To conclude, we developed hsFRET, the first genetically-encoded ratiometric biosensor for H₂S by combining genetic code expansion and the FP-based FRET technology. hsFRET showed selective, H₂S-induced FRET ratio change by modulation of the acceptor fluorescence intensity. When tested in live mammalian cells, hsFRET exhibited a large ratiometric response to both extracellular addition and endogenous generation of H₂S. hsFRET thus represents a valuable addition to the toolbox for H₂S detection and imaging.
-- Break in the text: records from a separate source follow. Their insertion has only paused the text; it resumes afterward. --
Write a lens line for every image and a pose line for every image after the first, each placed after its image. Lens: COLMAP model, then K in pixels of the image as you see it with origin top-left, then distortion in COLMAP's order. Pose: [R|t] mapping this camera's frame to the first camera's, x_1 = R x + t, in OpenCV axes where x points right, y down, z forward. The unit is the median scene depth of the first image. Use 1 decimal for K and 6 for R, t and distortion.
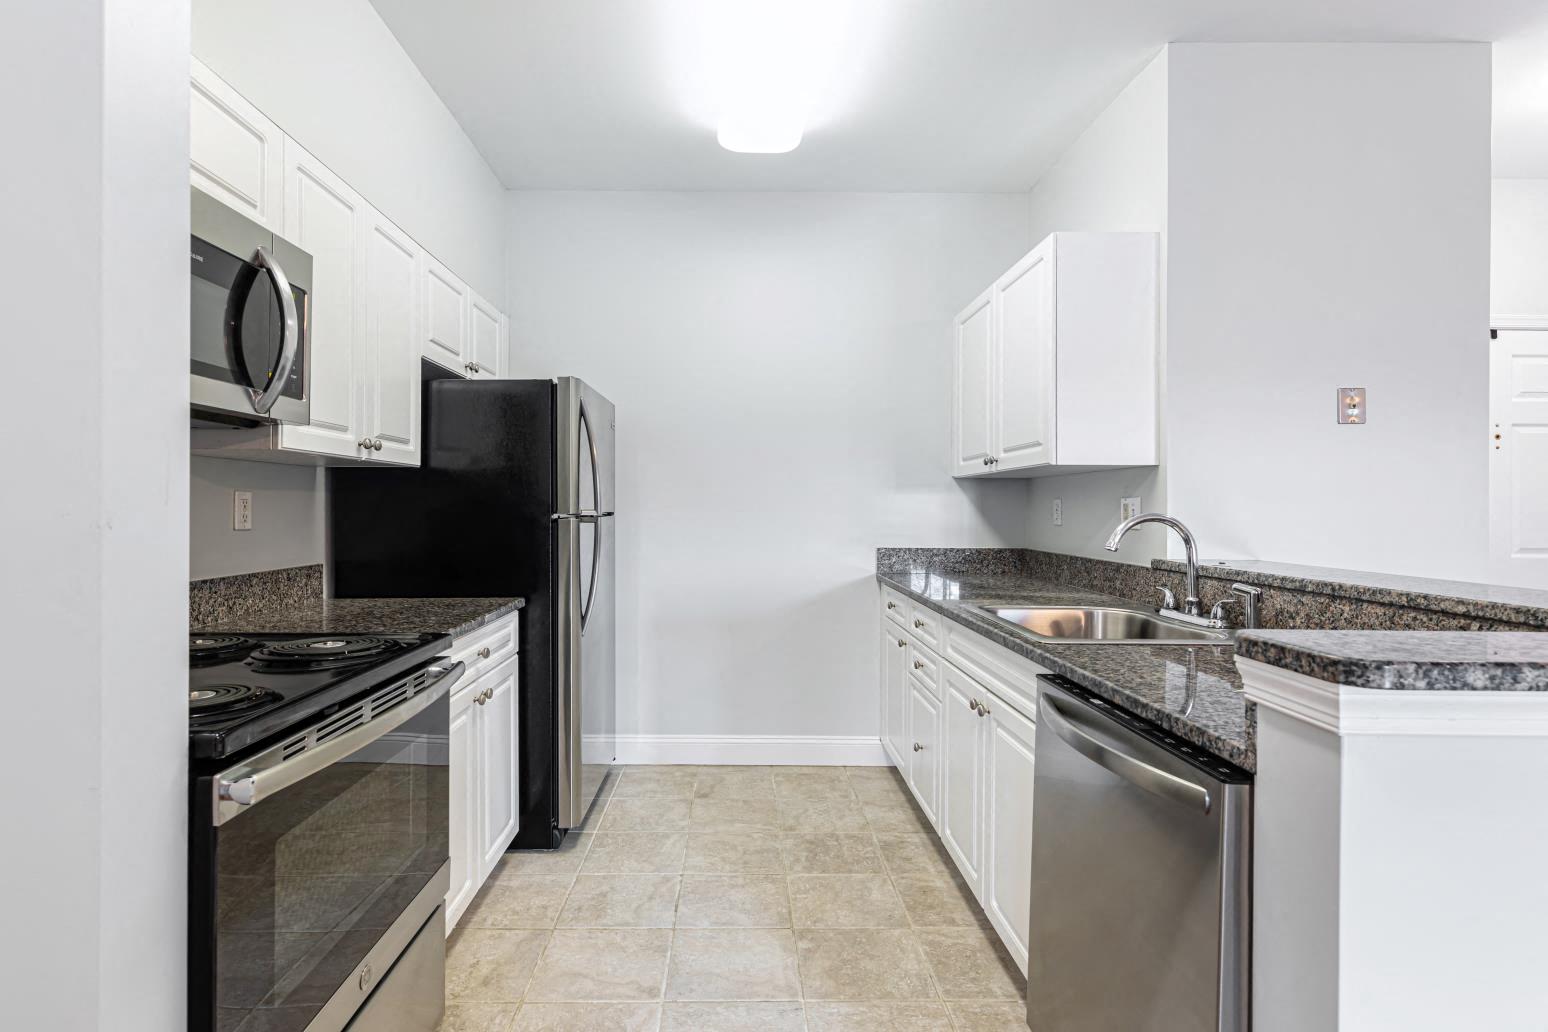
lens RADIAL K [[739.1, 0, 771.5], [0, 739.1, 513.2], [0, 0, 1]] dist [0.002429, 0.000189]
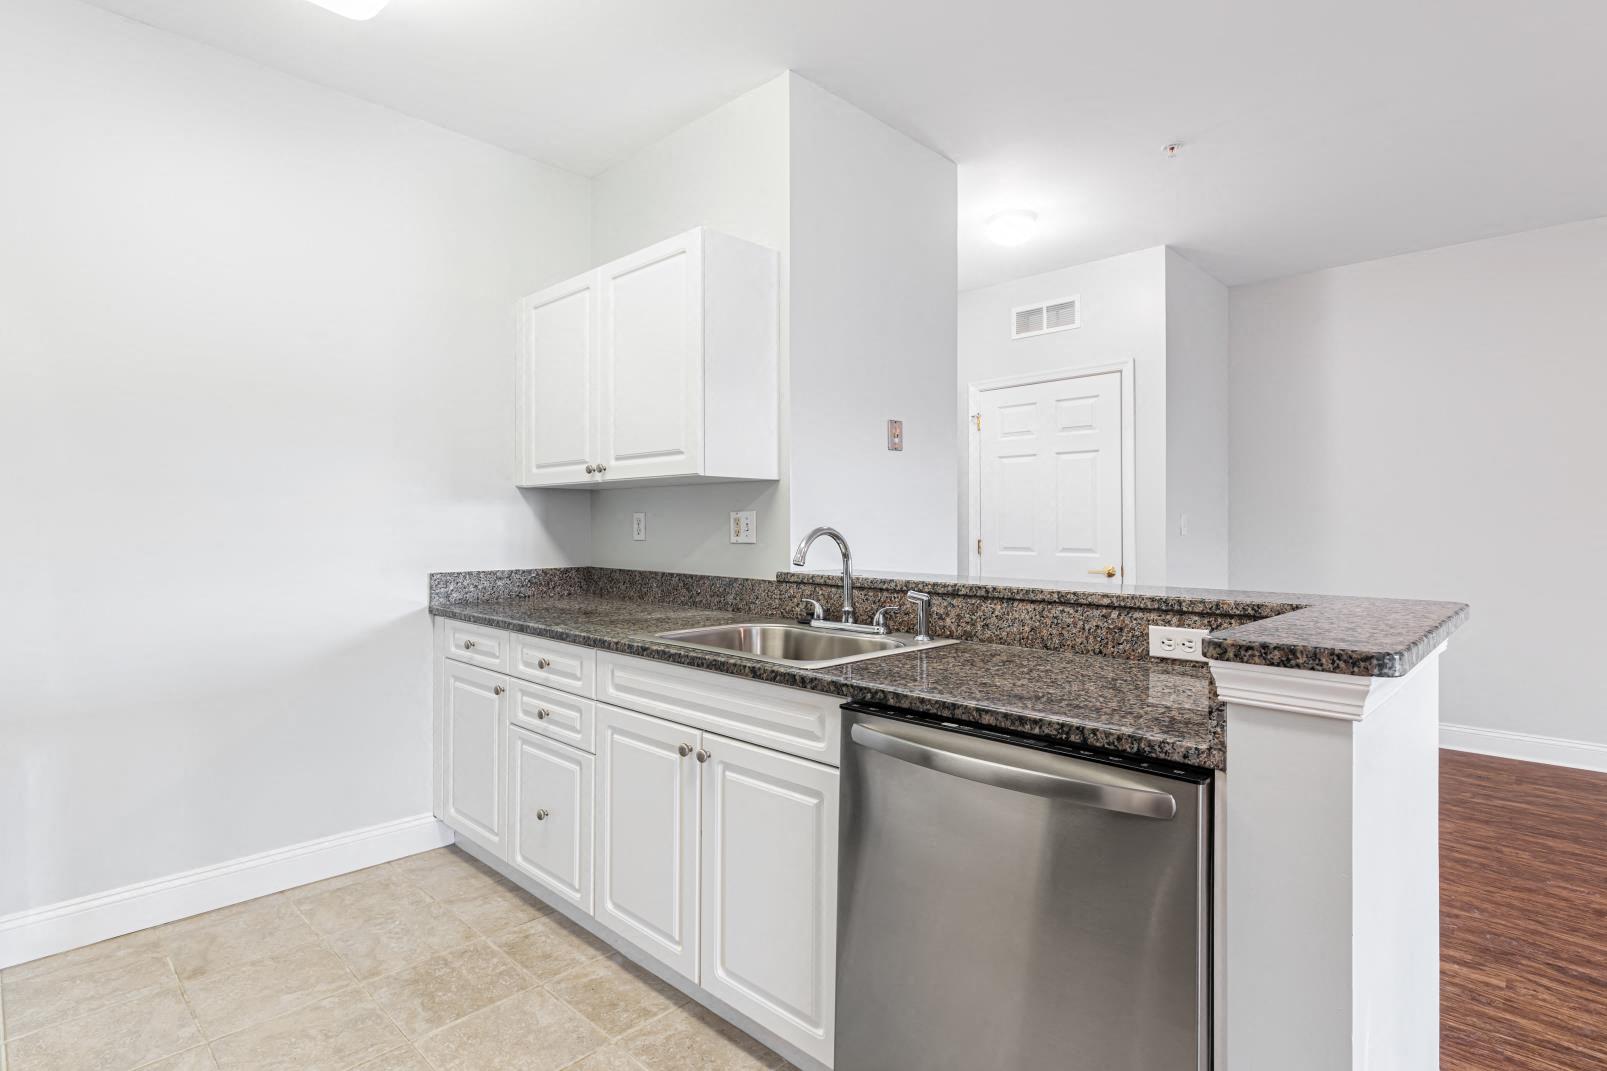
lens RADIAL K [[778.5, 0, 740.2], [0, 778.5, 527.1], [0, 0, 1]] dist [0.002318, -0.000458]
pose [[0.752417, -0.005934, 0.658660, -0.256496], [0.006929, 0.999975, 0.001093, -0.001555], [-0.658650, 0.003741, 0.752440, 0.258035]]
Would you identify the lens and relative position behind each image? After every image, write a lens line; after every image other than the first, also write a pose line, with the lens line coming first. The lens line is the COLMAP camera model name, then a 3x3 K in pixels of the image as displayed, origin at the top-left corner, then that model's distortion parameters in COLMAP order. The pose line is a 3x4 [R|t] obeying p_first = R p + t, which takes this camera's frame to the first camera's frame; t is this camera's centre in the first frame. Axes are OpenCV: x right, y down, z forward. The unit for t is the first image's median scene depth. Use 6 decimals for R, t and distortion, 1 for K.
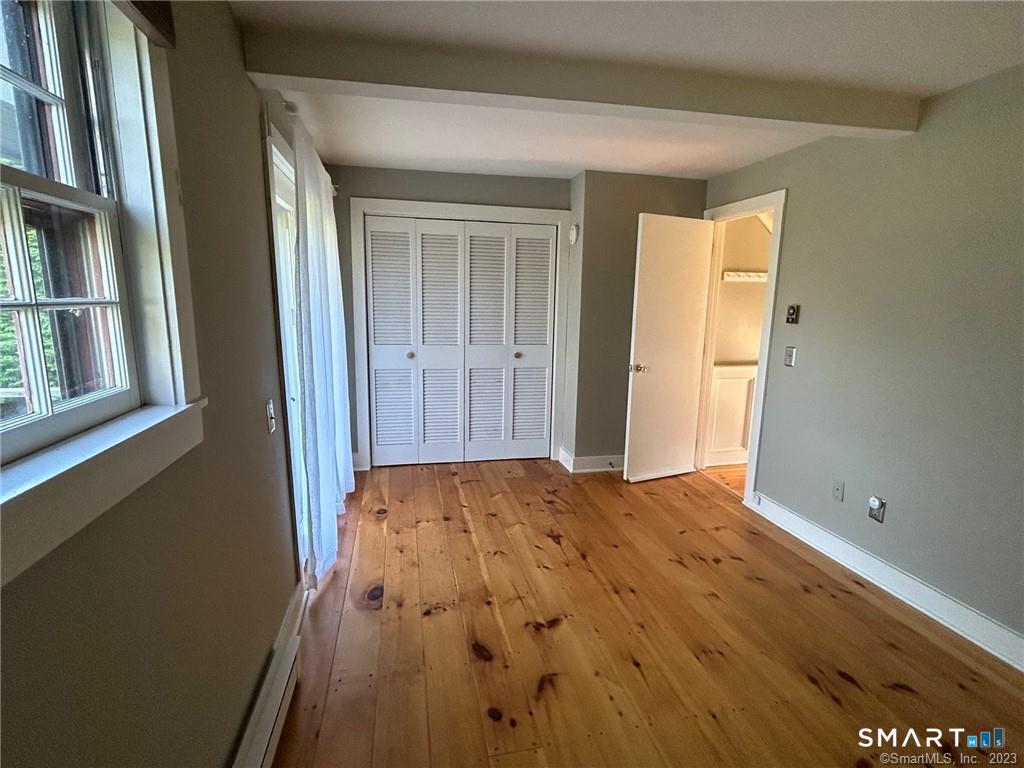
lens RADIAL K [[496.2, 0, 512.0], [0, 496.2, 384.0], [0, 0, 1]] dist [-0.001504, -0.000133]
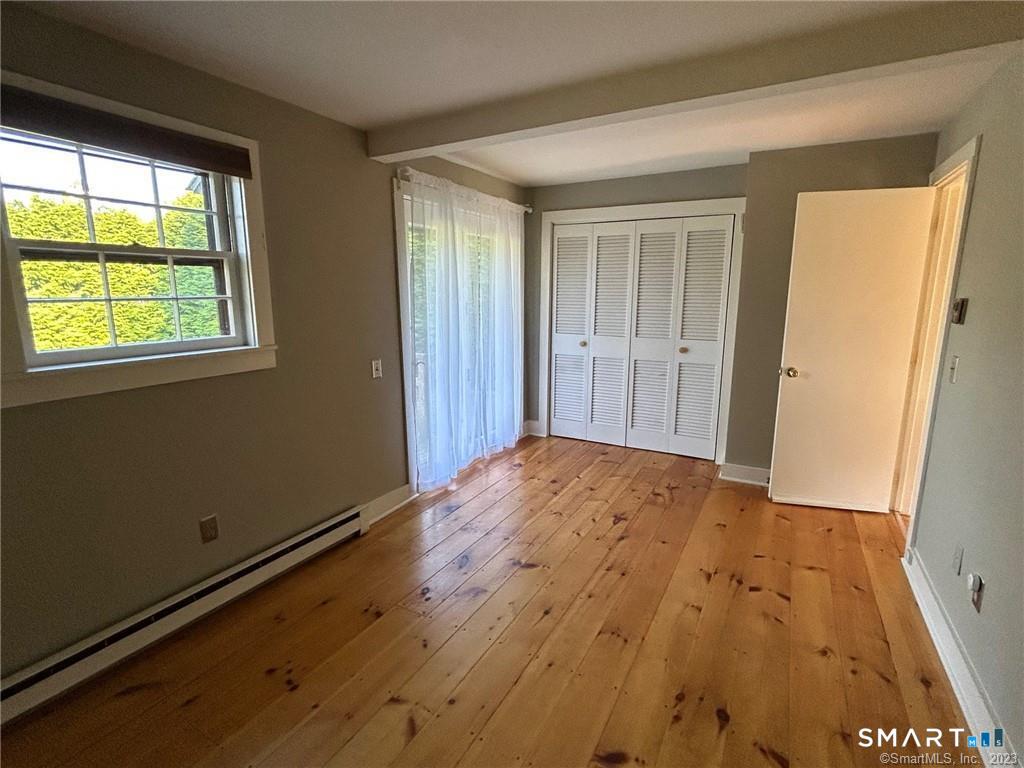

In addition, our sensor design and optimization strategy may be applied to derive similar FRET-based probes for other cellular reactive chemical species, such as peroxynitrite.³⁹

hsFRET, however, still has several limitations. First, short-wavelength violet light (405 nm) is used for excitation, so precautions should be taken to minimize light dosage and avoid phototoxicity. Also, although expression of hsFRET does not cause morphological changes of mammalian cells, cell viability and growth were slightly reduced likely due to the toxicity of suppression of amber codons (Figure S4). Moreover, the response of hsFRET is irreversible and accumulative, despite that hsFRET has its merits as ratiometric biosensors, including normalization to biosensor expression levels and insensitivity to excitation intensity or donor photobleaching. Furthermore, we used plasmid transfection to express hsFRET in mammalian cells. This protocol is incompatible with cells or cell lines that are difficult to transfect. To address this issue, our laboratory is working to optimize a baculoviral system⁴⁵ for expression of various unnatural-amino-acid-containing fluorescent protein biosensors and their subcellular localization variants.